Employment Law Cases

TUPE: transfer of share incentive plan

Ponticelli UK Ltd v Gallagher

The right to participate in a share incentive plan transferred to a new employer under TUPE, even though the employee’s entitlement to participate in the plan arose under an agreement separate from and not referred to in his contract of employment.

Employees covered by TUPE will transfer from the outgoing employer (the transferor) to the new employer (the transferee). Regulation 4(2)(a) provides that on a TUPE transfer, ‘all of the transferor’s rights, powers, duties and liabilities under or in connection with any such [employment] contract shall be transferred by virtue of this regulation to the transferee’ (emphasis added).


Mr Gallagher’s employment transferred to Ponticelli under a TUPE transfer in May 2020. In his previous employment, Mr Gallagher had been a member of a share incentive plan (SIP). Ponticelli refused to provide an equivalent scheme when Mr Gallagher’s employment transferred. He brought a tribunal claim, asserting he was entitled to be a member of a SIP equivalent of his former employer’s plan. He argued that his right to participate in an equivalent SIP had transferred to Ponticelli as part of the TUPE transfer. The tribunal upheld Mr Gallagher’s claims. He was only able to participate in the SIP because he was an employee of the company. It was a benefit for employees such as Mr Gallagher and was part of his overall financial ‘package’. Therefore it was ‘caught’ by the wording of reg. 4(2)(a). Ponticelli appealed to the EAT.

EAT decision

The appeal was dismissed.

Ponticelli argued that the rights and obligations in the SIP didn’t arise either ‘under’ Mr Gallagher’s contract or ‘in connection with’ his contract – and that therefore reg. 4(2)(a) didn’t apply. Mr Gallagher accepted that the SIP didn’t arise under his contract but maintained that it did arise in connection with it.

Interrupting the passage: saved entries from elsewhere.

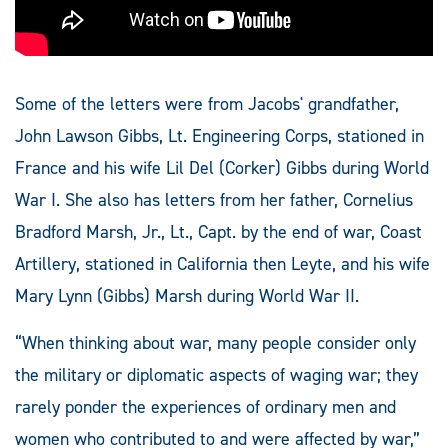
Some of the letters were from Jacobs' grandfather,
John Lawson Gibbs, Lt. Engineering Corps, stationed in
France and his wife Lil Del (Corker) Gibbs during World
War I. She also has letters from her father, Cornelius
Bradford Marsh, Jr., Lt., Capt. by the end of war, Coast
Artillery, stationed in California then Leyte, and his wife
Mary Lynn (Gibbs) Marsh during World War II.
“When thinking about war, many people consider only
the military or diplomatic aspects of waging war; they
rarely ponder the experiences of ordinary men and
women who contributed to and were affected by war,”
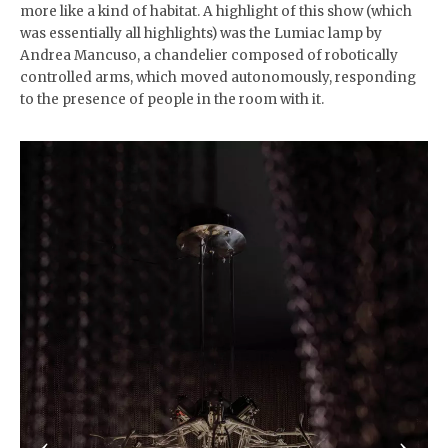
more like a kind of habitat. A highlight of this show (which
was essentially all highlights) was the Lumiac lamp by
Andrea Mancuso, a chandelier composed of robotically
controlled arms, which moved autonomously, responding
to the presence of people in the room with it.
‹
›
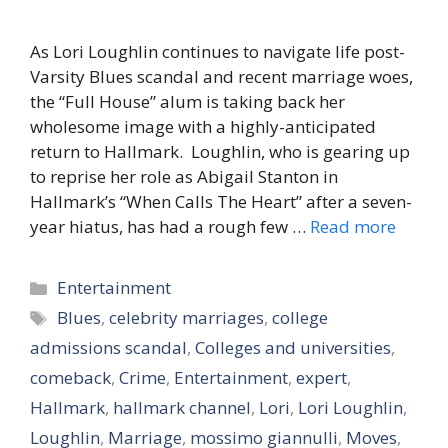
As Lori Loughlin continues to navigate life post-
Varsity Blues scandal and recent marriage woes,
the “Full House” alum is taking back her
wholesome image with a highly-anticipated
return to Hallmark. Loughlin, who is gearing up
to reprise her role as Abigail Stanton in
Hallmark’s “When Calls The Heart” after a seven-
year hiatus, has had a rough few …
Read more
Categories
Entertainment
Tags
Blues
,
celebrity marriages
,
college
admissions scandal
,
Colleges and universities
,
comeback
,
Crime
,
Entertainment
,
expert
,
Hallmark
,
hallmark channel
,
Lori
,
Lori Loughlin
,
Loughlin
,
Marriage
,
mossimo giannulli
,
Moves
,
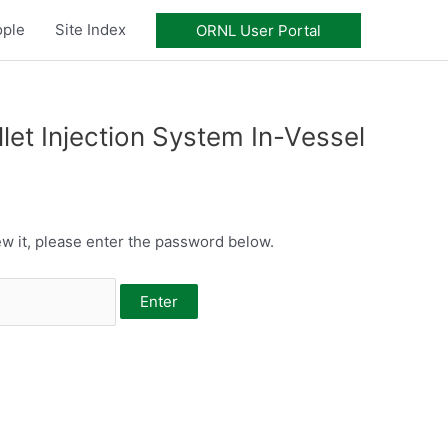
ople
Site Index
ORNL User Portal
et Injection System In-Vessel
w it, please enter the password below.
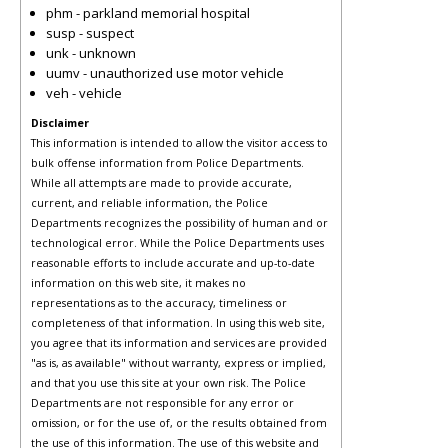
phm - parkland memorial hospital
susp - suspect
unk - unknown
uumv - unauthorized use motor vehicle
veh - vehicle
Disclaimer
This information is intended to allow the visitor access to
bulk offense information from Police Departments.
While all attempts are made to provide accurate,
current, and reliable information, the Police
Departments recognizes the possibility of human and or
technological error. While the Police Departments uses
reasonable efforts to include accurate and up-to-date
information on this web site, it makes no
representations as to the accuracy, timeliness or
completeness of that information. In using this web site,
you agree that its information and services are provided
"as is, as available" without warranty, express or implied,
and that you use this site at your own risk. The Police
Departments are not responsible for any error or
omission, or for the use of, or the results obtained from
the use of this information. The use of this website and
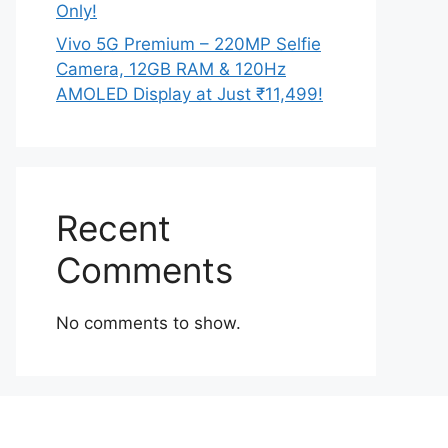
Only!
Vivo 5G Premium – 220MP Selfie
Camera, 12GB RAM & 120Hz
AMOLED Display at Just ₹11,499!
Recent
Comments
No comments to show.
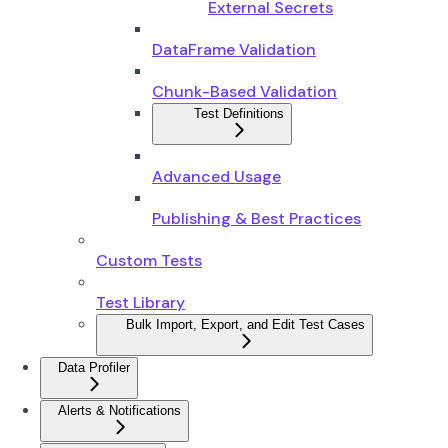
External Secrets
DataFrame Validation
Chunk-Based Validation
Test Definitions
Advanced Usage
Publishing & Best Practices
Custom Tests
Test Library
Bulk Import, Export, and Edit Test Cases
Data Profiler
Alerts & Notifications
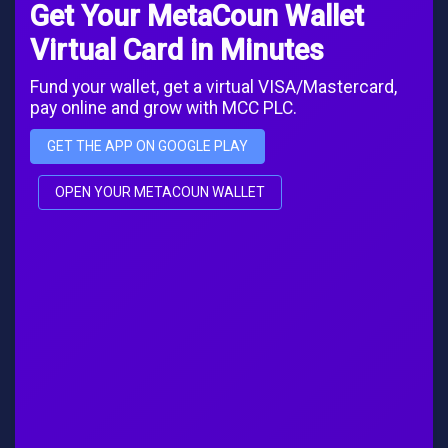
Get Your MetaCoun Wallet
Virtual Card in Minutes
Fund your wallet, get a virtual VISA/Mastercard,
pay online and grow with MCC PLC.
GET THE APP ON GOOGLE PLAY
OPEN YOUR METACOUN WALLET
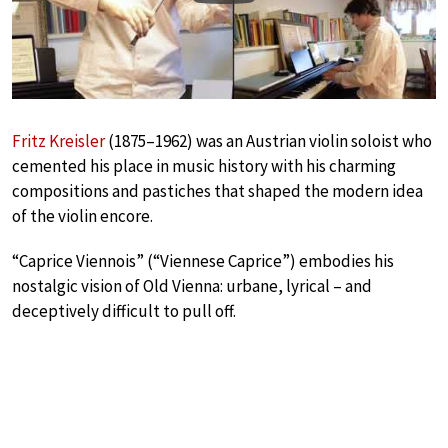
Fritz Kreisler
(1875–1962) was an Austrian violin soloist who
cemented his place in music history with his charming
compositions and pastiches that shaped the modern idea
of the violin encore.
“Caprice Viennois” (“Viennese Caprice”) embodies his
nostalgic vision of Old Vienna: urbane, lyrical – and
deceptively difficult to pull off.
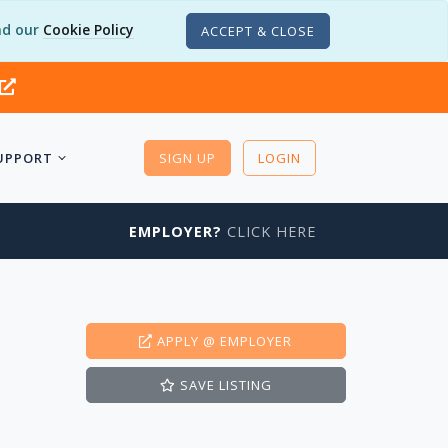
d our
Cookie Policy
ACCEPT & CLOSE
UPPORT
SIGN UP
LOGIN
EMPLOYER?
CLICK HERE
APPLY
@ EMPLOYER
SAVE
LISTING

The EAT was faced with Court of Appeal authority from 1987, dealing with a similar issue, which held that a stock option scheme in that case did not transfer under TUPE. The EAT resolved this conflict by noting that the 1987 case had only considered whether the obligations arose ‘under’ the employment contract, not whether they arose ‘in connection with’ that contract. The case was clearly distinguishable from Mr Gallagher’s - whilst his membership of the SIP did not arise ‘under’ the contract of employment, it plainly arose ‘in connection with’ his employment contract. He could only join the SIP because he was an employee, his subscriptions were deducted from his salary and the SIP formed part of his overall package of financial benefits associated with his employment. Therefore, the automatic transfer principle was engaged. Mr Gallagher was entitled to participate in a SIP of substantial equivalence.


This decision confirms that TUPE can cover share scheme benefits even where the contractual documentation containing the right to participate is separate from the contract of employment. In practical terms, employers should ensure that prior to a TUPE transfer they establish whether a SIP plan is in place and explore the details of this during the due diligence process. They will then be able to determine the extent of their post-transfer obligations, addressing any issues before the transfer takes place.

As well as presenting the transferee with a significant cost burden, the obligation to provide a share scheme of substantial equivalence may cause practical difficulties, particularly if the transferee is not a listed company, cannot offer shares or does not operate a share scheme for existing employees.